5. Factors Affecting Stakeholder Participation

There are several factors which will impact the nature and quality of how stakeholders participate with a solution delivery team. These factors are summarized in Table 1.

Table 1. The factors impacting stakeholder participation on IT initiatives.

Factor Range Potential Impact(s)
Participation style Reactive <=> Proactive Stakeholders who proactively participate with IT teams may have a political agenda which they are trying to further.Stakeholders who are reactive to requests for information may slow the initiative because the team must wait for responses (minimally, the product owner will need to guess at the answer, increasing the chance of potential rework in the future)

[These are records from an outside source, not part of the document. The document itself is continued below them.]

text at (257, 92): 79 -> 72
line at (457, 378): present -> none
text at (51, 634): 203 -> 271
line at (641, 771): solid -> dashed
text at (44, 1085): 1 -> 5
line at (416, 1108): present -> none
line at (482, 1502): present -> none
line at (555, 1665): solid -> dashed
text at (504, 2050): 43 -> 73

Reactive stakeholders may be a sign that the stakeholder community has a poor relationship with the IT department

Relationship Negative <=> Positive When the relationship between IT and stakeholders is negative the stakeholders will likely participate less frequently and to a lesser extent
Communication channels Formal <=> Informal Formal communication, such as written documentation in a specific format, can increase the bureaucratic overhead on the team, increase cost, and increase the time it takes to deliver the solution. Communication will increase in formality in regulatory compliance situations.Informal communication strategies, such as face-to-face communication and sketching, lowers overall complexity and cost and often improves time to market.
Availability Irregular <=> Continuous When stakeholders aren’t regularly involved with a team the chance that the team will build the wrong thing increases.With continuous stakeholder participation the feedback cycle is reduced, improving overall chances of success.
Interaction Facilitated <=> Active When interaction with stakeholders needs to be facilitated (someone needs to act as a go between to help the development team and stakeholders to communicate) you run the risk of miscommunication and increasing the team’s time to delivery (the facilitator becomes a potential bottleneck).
Location Co-located <=> Global When the team is co-located with stakeholders it is much easier for them to interact regularly and actively with the development team. As the team becomes more geographically distributed, the chances of success decrease (see the 2008 IT Project Success Survey for some figures).